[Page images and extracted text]
•••••

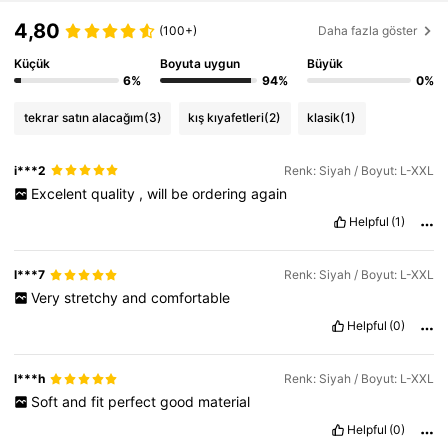
6.6M Takipçiler
4,86
4,80
(100+)
Daha fazla göster
Küçük
Boyuta uygun
Büyük
6.6M Takipçiler
4,86
6%
94%
0%
tekrar satın alacağım
(3)
kış kıyafetleri
(2)
klasik
(1)
6.6M Takipçiler
4,86
i***2
Renk: Siyah / Boyut: L-XXL
Excelent
quality
,
will
be
ordering
again
6.6M Takipçiler
4,86
Helpful
(1)
l***7
Renk: Siyah / Boyut: L-XXL
6.6M Takipçiler
4,86
Very
stretchy
and
comfortable
Helpful
(0)
6.6M Takipçiler
4,86
l***h
Renk: Siyah / Boyut: L-XXL
Soft
and
fit
perfect
good
material
Helpful
(0)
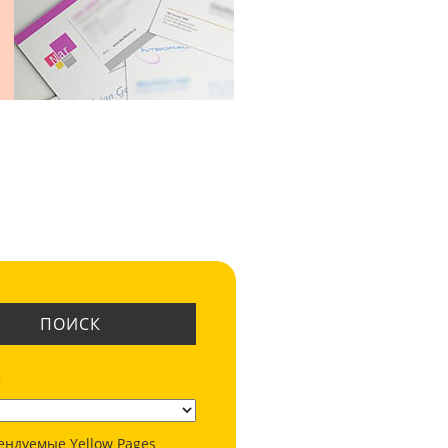
ПОИСК
:
ендуемые Yellow Pages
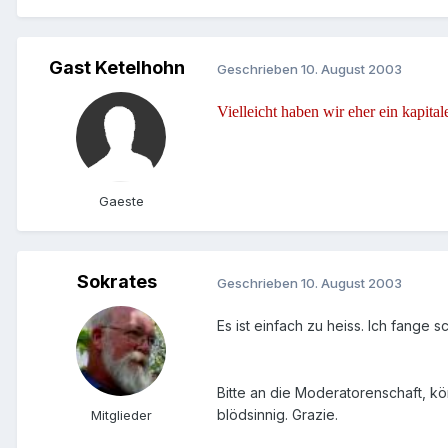
Gast Ketelhohn
Geschrieben
10. August 2003
Vielleicht haben wir eher ein kapita
Gaeste
Sokrates
Geschrieben
10. August 2003
Es ist einfach zu heiss. Ich fange 
Bitte an die Moderatorenschaft, kön
blödsinnig. Grazie.
Mitglieder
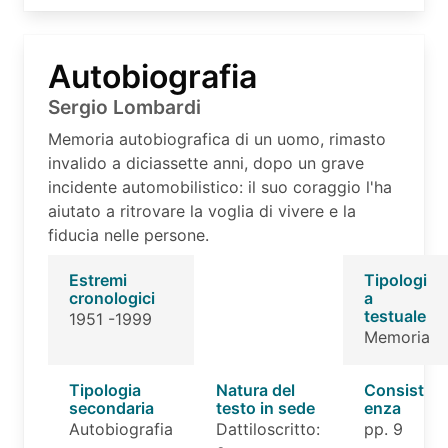
Autobiografia
Sergio Lombardi
Memoria autobiografica di un uomo, rimasto
invalido a diciassette anni, dopo un grave
incidente automobilistico: il suo coraggio l'ha
aiutato a ritrovare la voglia di vivere e la
fiducia nelle persone.
Estremi
Tipologi
cronologici
a
testuale
1951 -1999
Memoria
Tipologia
Natura del
Consist
secondaria
testo in sede
enza
Autobiografia
Dattiloscritto:
pp. 9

•••••

Repeat every entry exactly, but leave out the pictures.

### EXPECTED ANSWER
6.6M Takipçiler
4,86
4,80
(100+)
Daha fazla göster
Küçük
Boyuta uygun
Büyük
6.6M Takipçiler
4,86
6%
94%
0%
tekrar satın alacağım
(3)
kış kıyafetleri
(2)
klasik
(1)
6.6M Takipçiler
4,86
i***2
Renk: Siyah / Boyut: L-XXL
Excelent
quality
,
will
be
ordering
again
6.6M Takipçiler
4,86
Helpful
(1)
l***7
Renk: Siyah / Boyut: L-XXL
6.6M Takipçiler
4,86
Very
stretchy
and
comfortable
Helpful
(0)
6.6M Takipçiler
4,86
l***h
Renk: Siyah / Boyut: L-XXL
Soft
and
fit
perfect
good
material
Helpful
(0)
ПОИСК
:
ендуемые Yellow Pages
Gast Ketelhohn
Geschrieben
10. August 2003
Vielleicht haben wir eher ein kapita
Gaeste
Sokrates
Geschrieben
10. August 2003
Es ist einfach zu heiss. Ich fange 
Bitte an die Moderatorenschaft, kön
blödsinnig. Grazie.
Mitglieder
Autobiografia
Sergio Lombardi
Memoria autobiografica di un uomo, rimasto
invalido a diciassette anni, dopo un grave
incidente automobilistico: il suo coraggio l'ha
aiutato a ritrovare la voglia di vivere e la
fiducia nelle persone.
Estremi
Tipologi
cronologici
a
testuale
1951 -1999
Memoria
Tipologia
Natura del
Consist
secondaria
testo in sede
enza
Autobiografia
Dattiloscritto:
pp. 9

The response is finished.